§ DOCUMENT EXCERPT:
'''

ASAS is an onboard system that enables the flight crew to maintain a spacing interval or separation of their aircraft from one or more reference aircraft, and provides flight information concerning surrounding traffic. The ASAS receives traffic information from nearby aircraft using an Automatic Dependence Surveillance-Broadcast (ADS-B) system, an Automatic Dependent Surveillance-Rebroadcast (ADS-R) system or from a ground station using a Traffic Information System-Broadcast (TIS-B). ASAS interval spacing allows the aircrew to achieve and maintain a given spacing with respect to one or more particular reference aircraft. The ATC can either retain the responsibility for aircraft separation in regard to other aircraft or delegate the responsibility. Such systems are useful in dense traffic areas such as the area surrounding an airfield or in oceanic environments where ATC applies procedural separation.

A flight management system (FMS) is an onboard system that may include RTA capability. This RTA capability allows an aircraft to "self-deliver" to a specified waypoint or waypoints of a flight plan at a specified time along a four-dimensional trajectory (latitude, longitude, altitude and time). The RTA system may be used within the context of a Controlled Time of Arrival system to help manage the burden on an ATC system resource. Additional information concerning the use of RTA systems in the cruise phase of a flight plan may be found in Impacts of ATC Related Maneuvers on Meeting a Required Time of Arrival, Paul Oswald, The MITRE Corporation, Egg Harbor, N.J. (2006) and in U.S. Pat. No. 6,507,782, which are hereby incorporated by reference in their entireties.

However, RTA and ASAS systems are self-contained and do not work together. Under the current state of the art, an ASAS system output can conflict with the operation of the RTA system causing frequent and unnecessary flight plan changes which is detrimental to the efficient operation of an aircraft and overtaxes ATC assets.

Accordingly, it is desirable to develop a system that permits an ASAS system to work together with RTA functionality. In addition, it is desirable to enhance the functionality of both the ASAS and RTA systems. Furthermore, other desirable features and characteristics of the present invention will become apparent from the subsequent detailed description of the invention and the appended claims, taken in conjunction with the accompanying drawings and this background of the invention.

BRIEF SUMMARY

A system is provided for self-controlling air traffic traversing a flight plan. The system includes an autopilot that is configured to execute a trajectory of an aircraft and a required time of arrival (RTA) system that is in operable communication with the autopilot and is configured to determine an RTA aircraft trajectory of the aircraft based on a required time of arrival of the aircraft at a waypoint along the flight plan. The system further comprises an airborne separation assurance system (ASAS) that is in operable communication with the RTA and is configured to determine a spacing trajectory based on a spacing interval from a first reference aircraft.

'''

§ RECORDS SHOWN:
'''

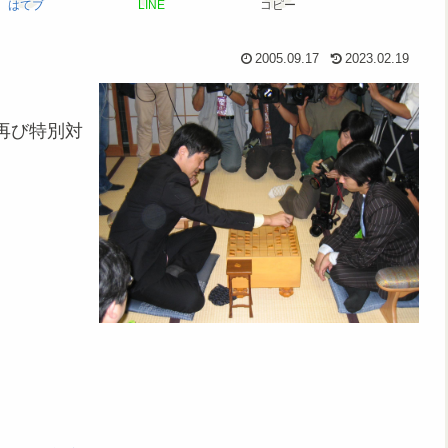
はてブ
LINE
コピー
2005.09.17
2023.02.19
再び特別対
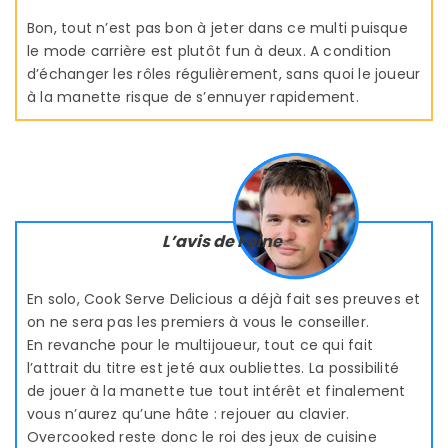
Bon, tout n’est pas bon à jeter dans ce multi puisque
le mode carrière est plutôt fun à deux. A condition
d’échanger les rôles régulièrement, sans quoi le joueur
à la manette risque de s’ennuyer rapidement.
L’avis de Foine
En solo, Cook Serve Delicious a déjà fait ses preuves et
on ne sera pas les premiers à vous le conseiller.
En revanche pour le multijoueur, tout ce qui fait
l’attrait du titre est jeté aux oubliettes. La possibilité
de jouer à la manette tue tout intérêt et finalement
vous n’aurez qu’une hâte : rejouer au clavier.
Overcooked reste donc le roi des jeux de cuisine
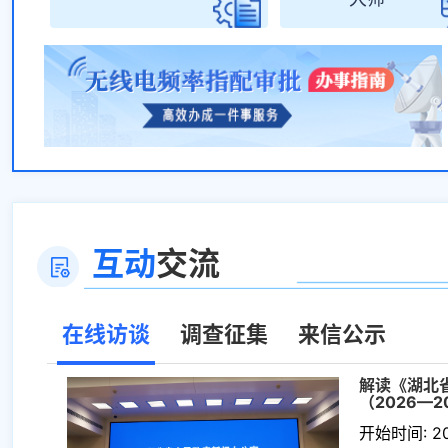
互动
交流
在线访谈
调查征集
来信公示
解读《湖北
07-07
（2026—
开始时间: 20
07-07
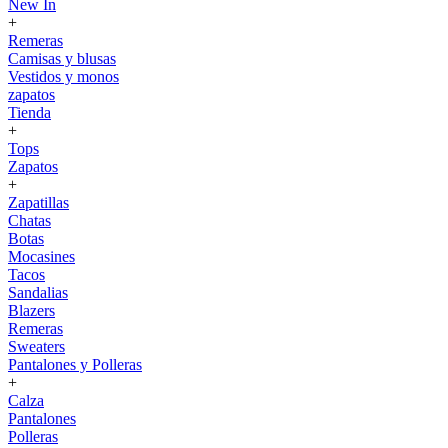
New In
+
Remeras
Camisas y blusas
Vestidos y monos
zapatos
Tienda
+
Tops
Zapatos
+
Zapatillas
Chatas
Botas
Mocasines
Tacos
Sandalias
Blazers
Remeras
Sweaters
Pantalones y Polleras
+
Calza
Pantalones
Polleras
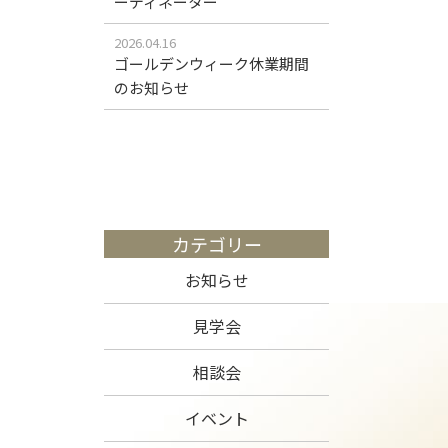
ーディネーター
2026.04.16
ゴールデンウィーク休業期間
のお知らせ
カテゴリー
お知らせ
見学会
相談会
イベント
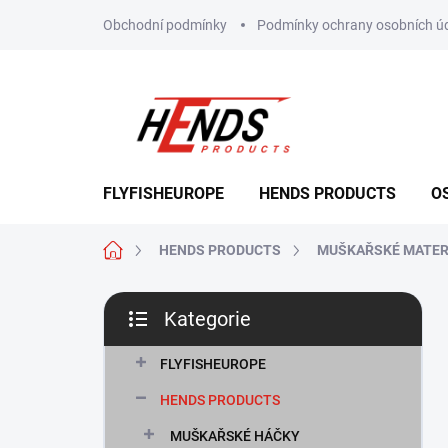
Přejít
Obchodní podmínky
Podmínky ochrany osobních ú
na
obsah
FLYFISHEUROPE
HENDS PRODUCTS
O
Domů
HENDS PRODUCTS
MUŠKAŘSKÉ MATER
P
Kategorie
o
Přeskočit
s
kategorie
t
FLYFISHEUROPE
r
HENDS PRODUCTS
a
n
MUŠKAŘSKÉ HÁČKY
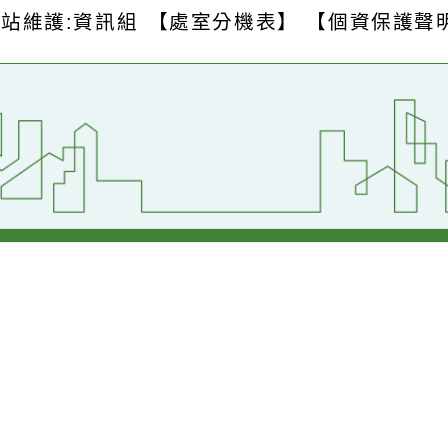
S
版權所有 © 2026
桃園市中壢區青園國民
壢區青昇路123號
【交通位置】
1
傳真：(03)2871-667
網站維護:資訊組
【處室分機表】
【個資保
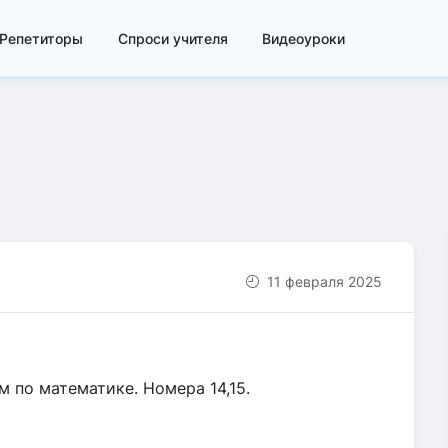
Репетиторы
Спроси учителя
Видеоуроки
11 февраля 2025
 по математике. Номера 14,15.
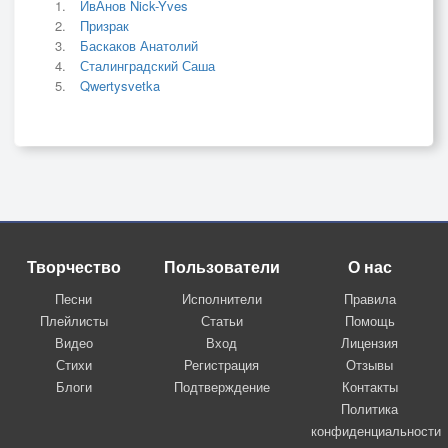
ИвАнов Nick-Yves
Призрак
Баскаков Анатолий
Сталинградский Саша
Qwertysvetka
Творчество
Пользователи
О нас
Песни
Исполнители
Правила
Плейлисты
Статьи
Помощь
Видео
Вход
Лицензия
Стихи
Регистрация
Отзывы
Блоги
Подтверждение
Контакты
Политика
конфиденциальности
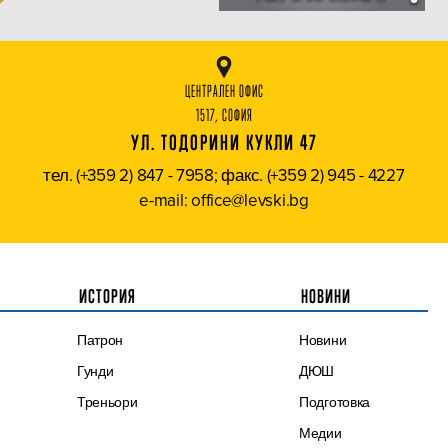
ЦЕНТРАЛЕН ОФИС
1517, СОФИЯ
УЛ. ТОДОРИНИ КУКЛИ 47
тел. (+359 2) 847 - 7958; факс. (+359 2) 945 - 4227
e-mail: office@levski.bg
ИСТОРИЯ
НОВИНИ
Патрон
Новини
Гунди
ДЮШ
Треньори
Подготовка
Медии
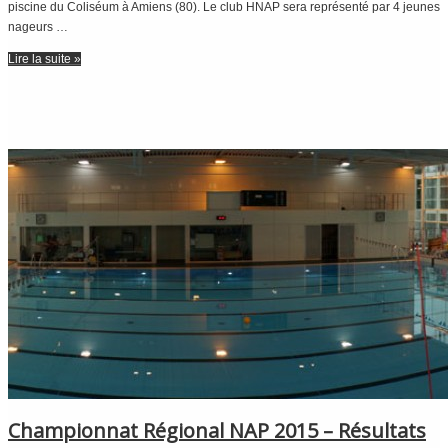
piscine du Coliséum à Amiens (80). Le club HNAP sera représenté par 4 jeunes
nageurs …
Lire la suite »
Championnat Régional NAP 2015 – Résultats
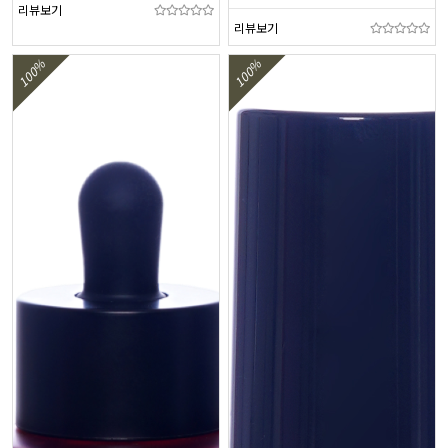
리뷰보기
리뷰보기
100%
100%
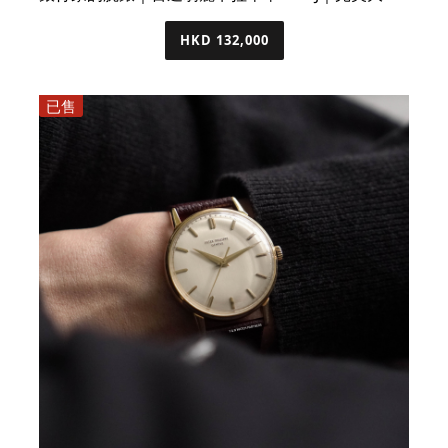
HKD 132,000
已售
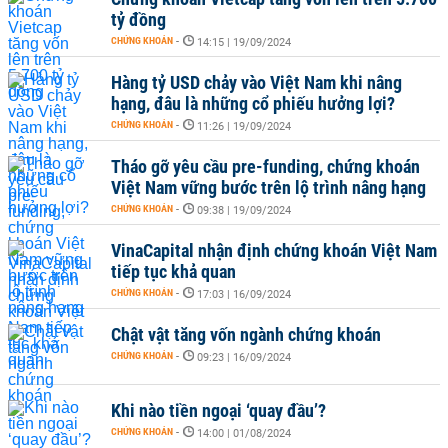
tỷ đồng
CHỨNG KHOÁN
-
14:15 | 19/09/2024
Hàng tỷ USD chảy vào Việt Nam khi nâng
hạng, đâu là những cổ phiếu hưởng lợi?
CHỨNG KHOÁN
-
11:26 | 19/09/2024
Tháo gỡ yêu cầu pre-funding, chứng khoán
Việt Nam vững bước trên lộ trình nâng hạng
CHỨNG KHOÁN
-
09:38 | 19/09/2024
VinaCapital nhận định chứng khoán Việt Nam
tiếp tục khả quan
CHỨNG KHOÁN
-
17:03 | 16/09/2024
Chật vật tăng vốn ngành chứng khoán
CHỨNG KHOÁN
-
09:23 | 16/09/2024
Khi nào tiền ngoại ‘quay đầu’?
CHỨNG KHOÁN
-
14:00 | 01/08/2024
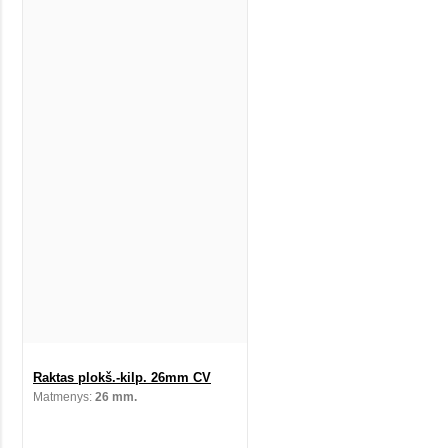
Raktas plokš.-kilp. 26mm CV
Matmenys:
26 mm.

'''

§ EXERCISE REQUIREMENTS:
**A.** Reproduce the listing from its first line through the line containing "конфиденциальности", both included, leaving out the pictures.
**B.** Carry on the text about airborne separation assurance and required time of arrival systems, picking up where it stops.

§ RESPONSES BY TASK:
**A.**
はてブ
LINE
コピー
2005.09.17
2023.02.19
再び特別対
Bon, tout n’est pas bon à jeter dans ce multi puisque
le mode carrière est plutôt fun à deux. A condition
d’échanger les rôles régulièrement, sans quoi le joueur
à la manette risque de s’ennuyer rapidement.
L’avis de Foine
En solo, Cook Serve Delicious a déjà fait ses preuves et
on ne sera pas les premiers à vous le conseiller.
En revanche pour le multijoueur, tout ce qui fait
l’attrait du titre est jeté aux oubliettes. La possibilité
de jouer à la manette tue tout intérêt et finalement
vous n’aurez qu’une hâte : rejouer au clavier.
Overcooked reste donc le roi des jeux de cuisine
互动
交流
在线访谈
调查征集
来信公示
解读《湖北
07-07
（2026—
开始时间: 20
07-07
New In
+
Remeras
Camisas y blusas
Vestidos y monos
zapatos
Tienda
+
Tops
Zapatos
+
Zapatillas
Chatas
Botas
Mocasines
Tacos
Sandalias
Blazers
Remeras
Sweaters
Pantalones y Polleras
+
Calza
Pantalones
Polleras
ーディネーター
2026.04.16
ゴールデンウィーク休業期間
のお知らせ
カテゴリー
お知らせ
見学会
相談会
イベント
Přejít
Obchodní podmínky
Podmínky ochrany osobních ú
na
obsah
FLYFISHEUROPE
HENDS PRODUCTS
O
Domů
HENDS PRODUCTS
MUŠKAŘSKÉ MATER
P
Kategorie
o
Přeskočit
s
kategorie
t
FLYFISHEUROPE
r
HENDS PRODUCTS
a
n
MUŠKAŘSKÉ HÁČKY
S
版權所有 © 2026
桃園市中壢區青園國民
壢區青昇路123號
【交通位置】
1
傳真：(03)2871-667
網站維護:資訊組
【處室分機表】
【個資保
Репетиторы
Спроси учителя
Видеоуроки
11 февраля 2025
 по математике. Номера 14,15.
ИвАнов Nick-Yves
Призрак
Баскаков Анатолий
Сталинградский Саша
Qwertysvetka
Творчество
Пользователи
О нас
Песни
Исполнители
Правила
Плейлисты
Статьи
Помощь
Видео
Вход
Лицензия
Стихи
Регистрация
Отзывы
Блоги
Подтверждение
Контакты
Политика
конфиденциальности

**B.**
A method is provided for self-controlling an aircraft. The method includes executing a required time of arrival (RTA) trajectory by an autopilot that was compiled by a processor and is based at least in part on a required time of arrival at a waypoint of a flight plan of the aircraft and compiling a spacing trajectory based at least upon a diverter to a first reference aircraft. The method also includes determining if the spacing interval to the first reference aircraft will be violated while executing the RTA trajectory. If the RTA trajectory will not violate the spacing interval requirement, then continuing to execute the RTA trajectory. If the RTA trajectory will violate the spacing interval requirement, then a new RTA trajectory is compiled that incorporates at least part of the first spacing trajectory and executing the new RTA trajectory.

A method is provided for self-controlling an aircraft. The method includes executing a required time of arrival (RTA) trajectory by an autopilot that was compiled by a processor based at least on at required time of arrival at a waypoint of a flight plan of an aircraft and compiling a spacing trajectory based at least in part upon a spacing interval requirement. The method also includes determining if the RTA trajectory has not actually violated the spacing interval requirement then continuing the RTA trajectory. If the minimum RTA trajectory has actually violated the spacing interval requirement, then executing the spacing trajectory.

BRIEF DESCRIPTION OF THE DRAWINGS

The present invention will hereinafter be described in conjunction with the following drawing figures, wherein like numerals denote like elements, and

FIG. 1 is a functional block diagram of a system enabling anticipatory ASAS spacing operating in cooperation with meeting RTA requirements;

FIG. 2 is an exemplary method of operation of the system of FIG. 1;

FIG. 3 is a functional block diagram of a system enabling real time ASAS spacing operating in cooperation with meeting RTA requirements; and

FIG. 4 an exemplary method of operation of the system of FIG. 1.

FIG. 5 is an exemplary method of operation of the system of FIG. 1 that allows the conditional switching between the methods of FIG. 3 and FIG. 4.

DETAILED DESCRIPTION

The following detailed description is merely exemplary in nature and is not intended to limit the invention or the application and uses of the invention. As used herein, the word "exemplary" means "serving as an example, instance, or illustration." Thus, any embodiment described herein as "exemplary" is not necessarily to be construed as preferred or advantageous over other embodiments. All of the embodiments described herein are exemplary embodiments provided to enable persons skilled in the art to make or use the invention and not to limit the scope of the invention which is defined by the claims. Furthermore, there is no intention to be bound by any expressed or implied theory presented in the preceding technical field, background, brief summary, or the following detailed description.

Various embodiments of the subject matter disclosed herein may be described in terms of functional block components, optional selections and various method steps. It will be appreciated by those of ordinary skill in the art that such functional components may be implemented using any number of hardware, firmware and software sub-components that are configured to perform specific functions. For example, the various block components may employ memory elements, computer readable storage elements, processing elements, logic elements, look-up tables, display devices, communications devices, and the like that may carry out a variety functions under the control of one or more processors or under other control devices. Non-limiting examples of suitable computer readable storage media may include magnetic disks, CD-ROM, optical storage devices, RAM, EPROM, FLASH, EEPROM, and the like.

Processors may include any suitable type of processors known in the art or that may be developed in the future. Some non-limiting examples of processors may include a general purpose processor, a special purpose processor, a dual-processor, a programmable logic device, a field programmable gate array, a co-processor and the like.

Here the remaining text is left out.